Kimi vendor verifier – verify accuracy of inference providers
Kimi’s AI “truth test” wins applause—plus side‑eye over cheats and a spicy AWS callout
TLDR: Kimi launched a tool to verify whether vendors run its models correctly and promises a public scorecard. The crowd cheers the accountability push, but some say it won’t catch deliberate fakers, the 15‑hour test is heavy, and an unverified AWS jab adds extra drama.
Is your AI catfishing you? Kimi just dropped the Kimi Vendor Verifier (KVV), a free “truth test” to check if cloud vendors are actually running its models correctly—and the comments are on fire. Fans say this is the missing piece of open‑source: not just releasing a model, but making sure it doesn’t get mangled in the wild. One user cheered that providers “quietly swap” cheaper settings and most folks never notice.

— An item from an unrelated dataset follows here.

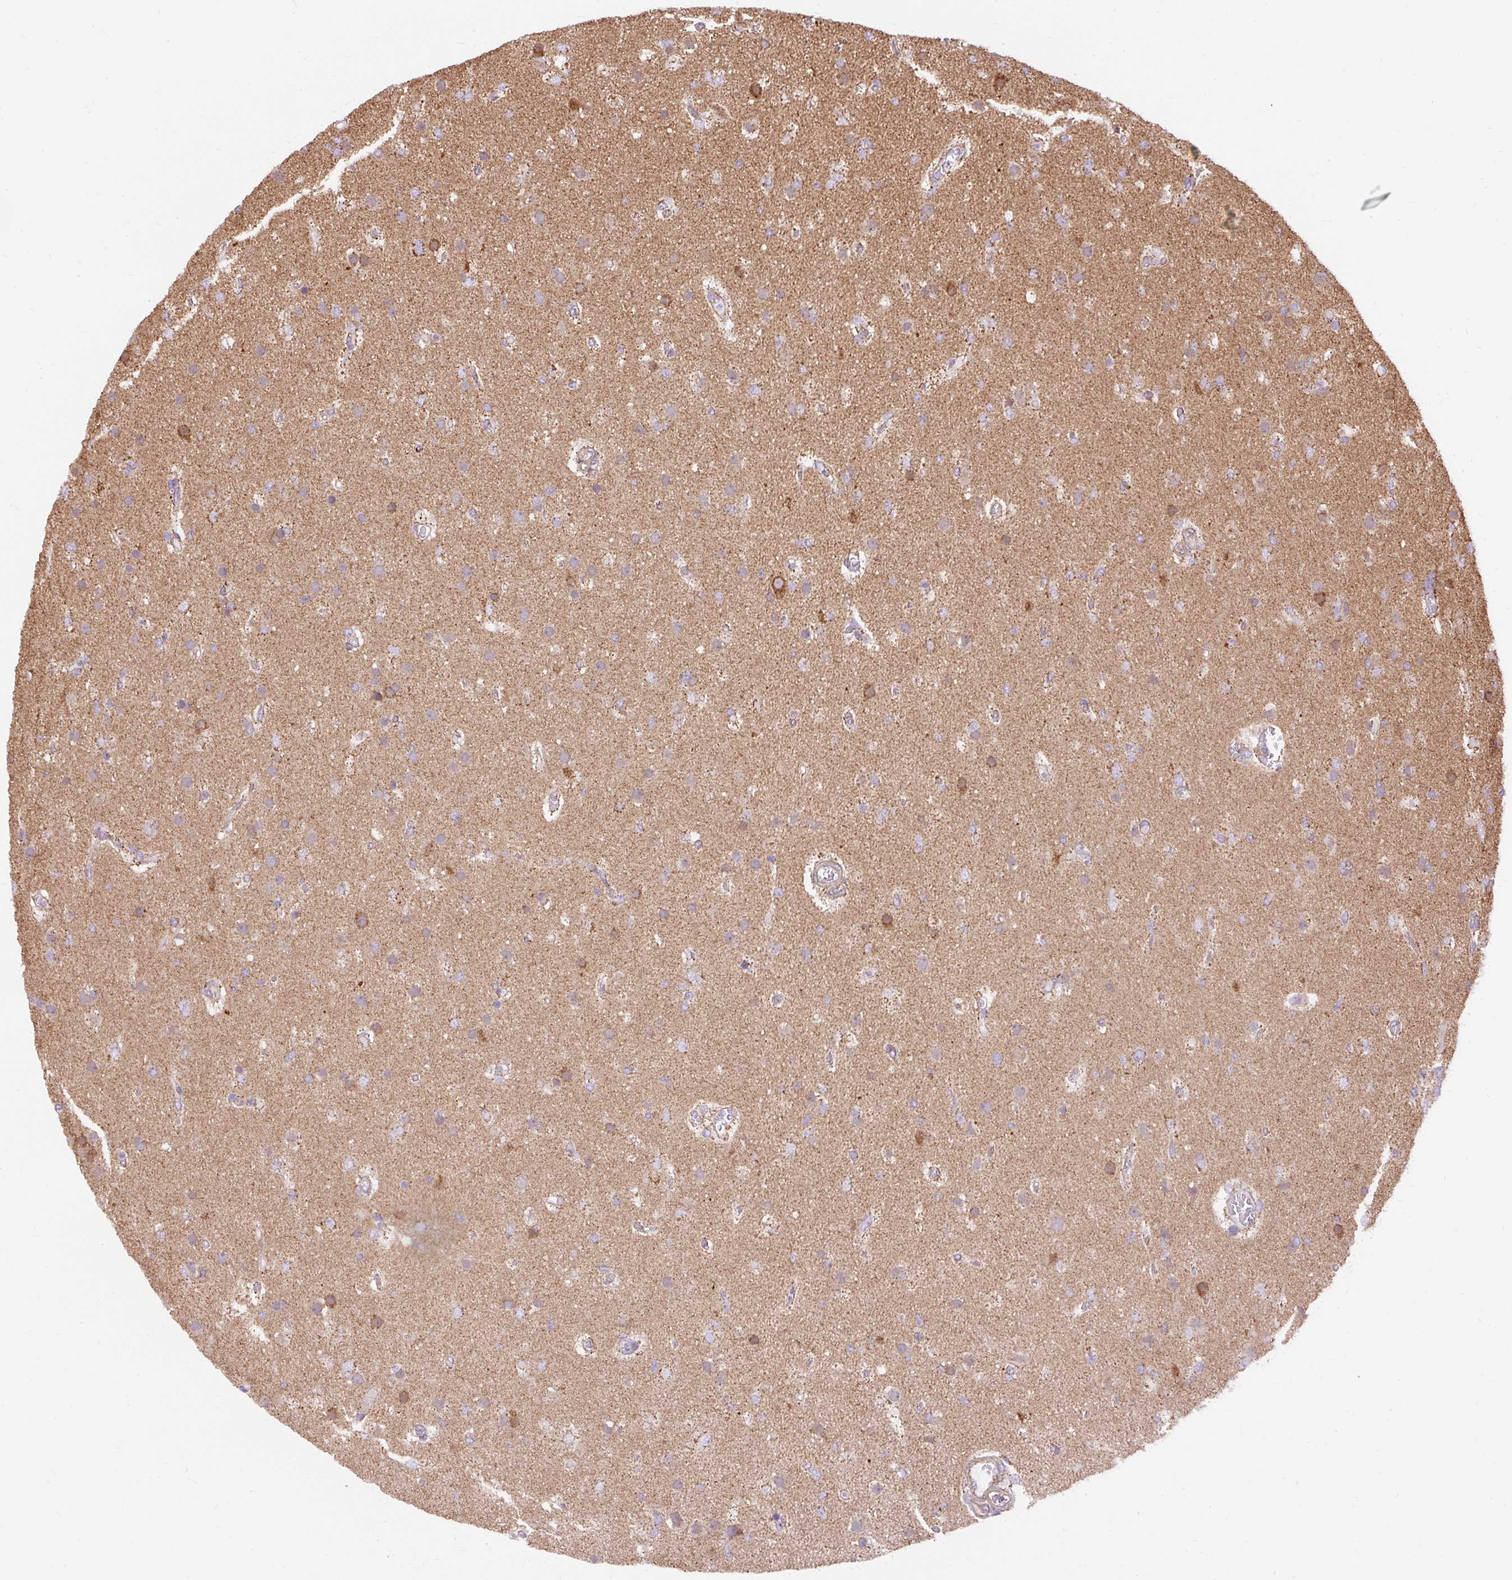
{"staining": {"intensity": "moderate", "quantity": "25%-75%", "location": "cytoplasmic/membranous"}, "tissue": "glioma", "cell_type": "Tumor cells", "image_type": "cancer", "snomed": [{"axis": "morphology", "description": "Glioma, malignant, High grade"}, {"axis": "topography", "description": "Brain"}], "caption": "Tumor cells reveal medium levels of moderate cytoplasmic/membranous positivity in approximately 25%-75% of cells in high-grade glioma (malignant).", "gene": "CEP290", "patient": {"sex": "female", "age": 74}}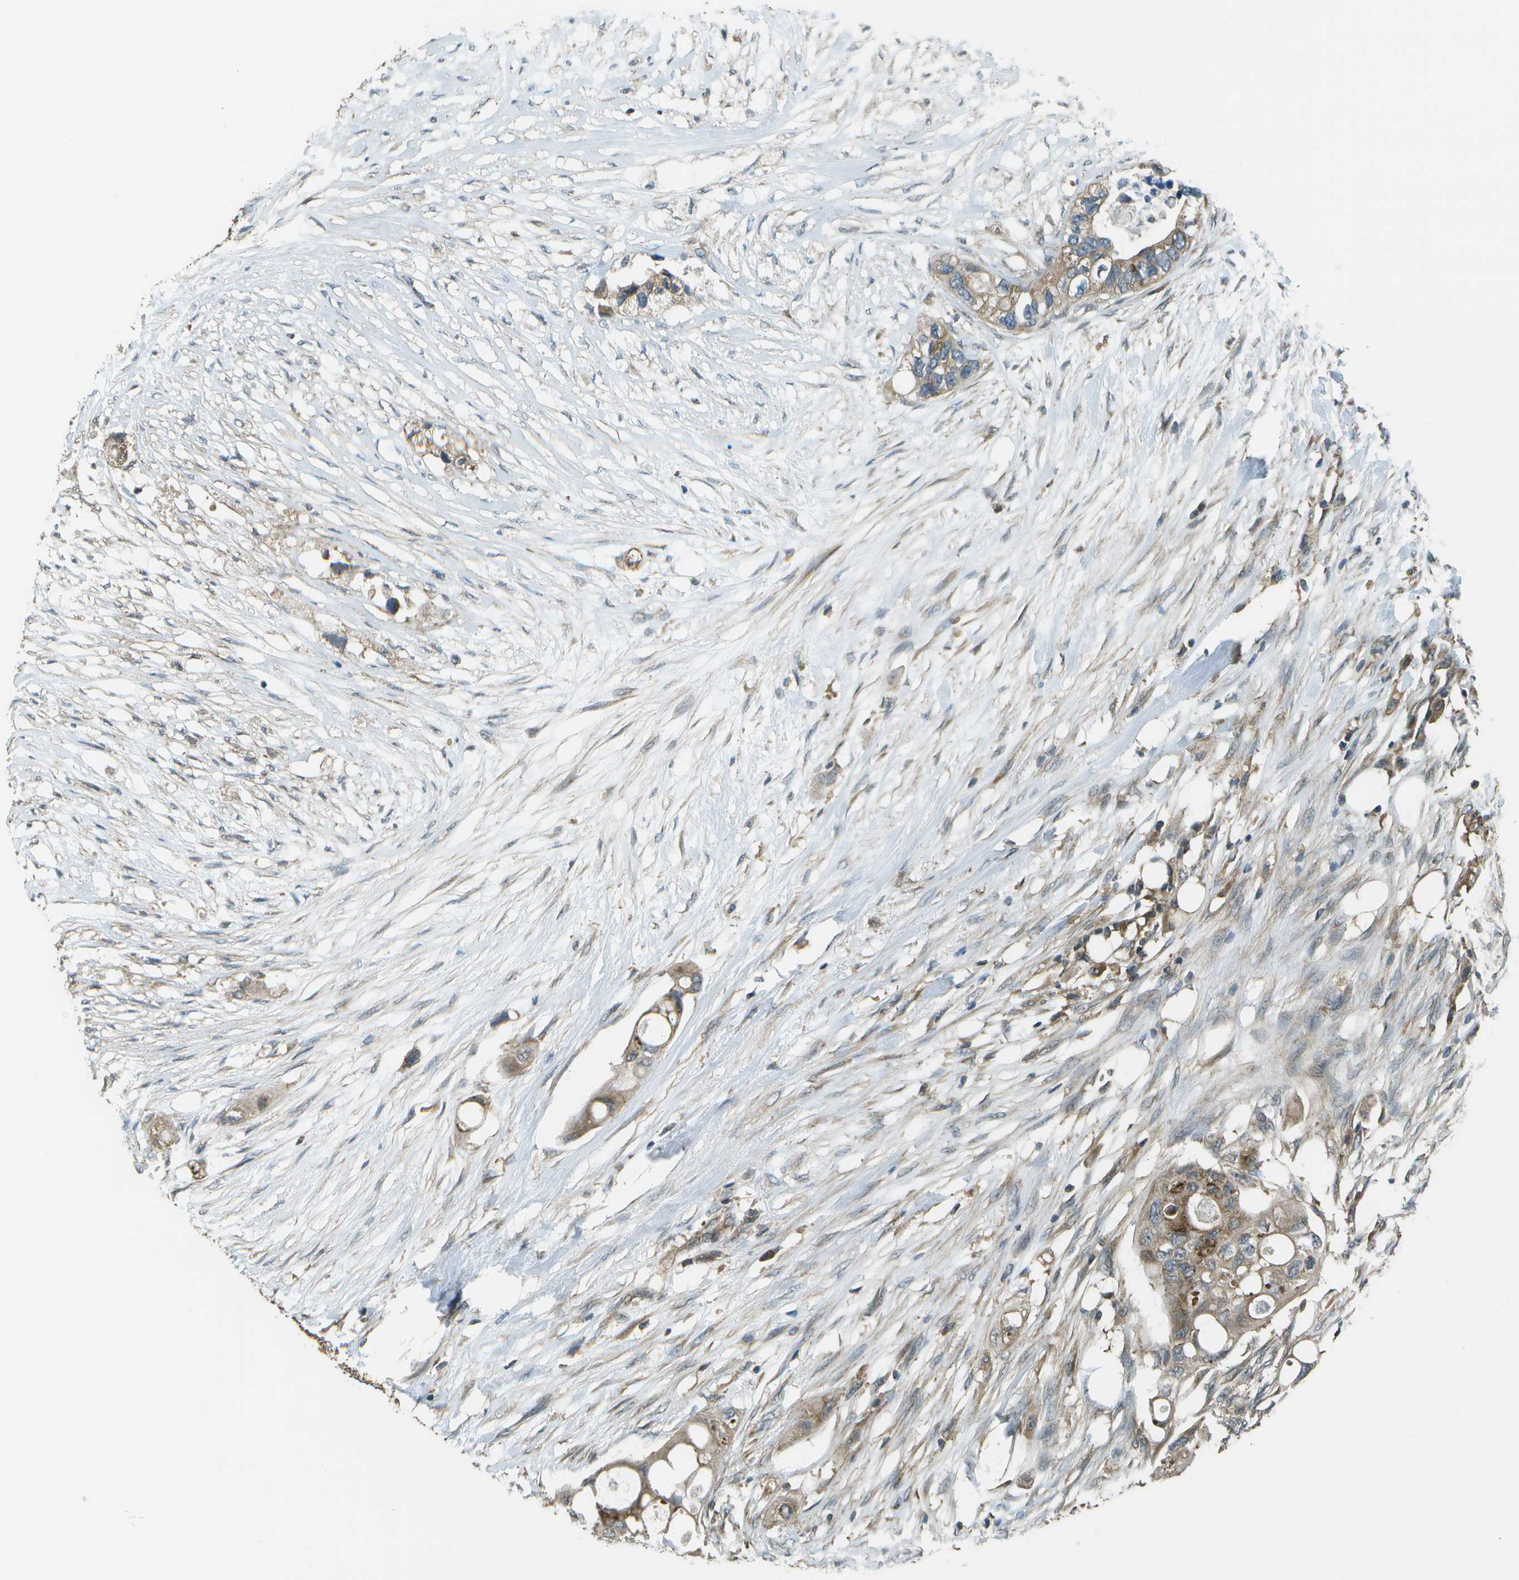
{"staining": {"intensity": "weak", "quantity": ">75%", "location": "cytoplasmic/membranous"}, "tissue": "colorectal cancer", "cell_type": "Tumor cells", "image_type": "cancer", "snomed": [{"axis": "morphology", "description": "Adenocarcinoma, NOS"}, {"axis": "topography", "description": "Colon"}], "caption": "Immunohistochemical staining of adenocarcinoma (colorectal) displays weak cytoplasmic/membranous protein expression in approximately >75% of tumor cells. (Brightfield microscopy of DAB IHC at high magnification).", "gene": "PLPBP", "patient": {"sex": "female", "age": 57}}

Kimi’s fix? A battery of six tests—from quick image checks to a brutal long‑form exam—that aim to catch sloppy setups and broken features. Plus, they’ve locked some “randomness knobs” (like temperature) in thinking mode, so providers can’t fudge the vibes. There’s even talk of a public leaderboard and official results to keep everyone honest.
But the drama? It’s spicy. Skeptics say KVV catches accidents, not bad actors: “Sketchy Provider” could still pretend to run the good stuff while pocketing the difference. Others groan that a 15‑hour test on high‑end gear isn’t exactly DIY, joking it’s a “bring a lunch” benchmark. And one commenter lobbed an unverified grenade at AWS Bedrock, claiming tool calls sometimes “silently end” conversations—cue popcorn. Love it or side‑eye it, the community wants a scoreboard and receipts.
Key Points
- •Kimi open-sourced the Kimi Vendor Verifier (KVV) with the release of its K2.6 model to validate third-party inference correctness.
- •KVV includes six targeted evaluations (Pre-Verification, OCRBench, MMMU Pro, AIME2025, K2VV ToolCall, SWE-Bench) to surface infrastructure-related failures.
- •Initial issues were traced to decoding parameter misuse; Kimi now enforces Temperature=1.0 and TopP=0.95 in Thinking mode with validation of returned thinking content.
- •Kimi will provide pre-release validation, maintain a public vendor leaderboard, and collaborate with vLLM, SGLang, and KTransformers to upstream fixes.
- •Full evaluation runs took ~15 hours on two NVIDIA H20 8-GPU servers; scripts support streaming, automatic retries, and checkpoint resumption.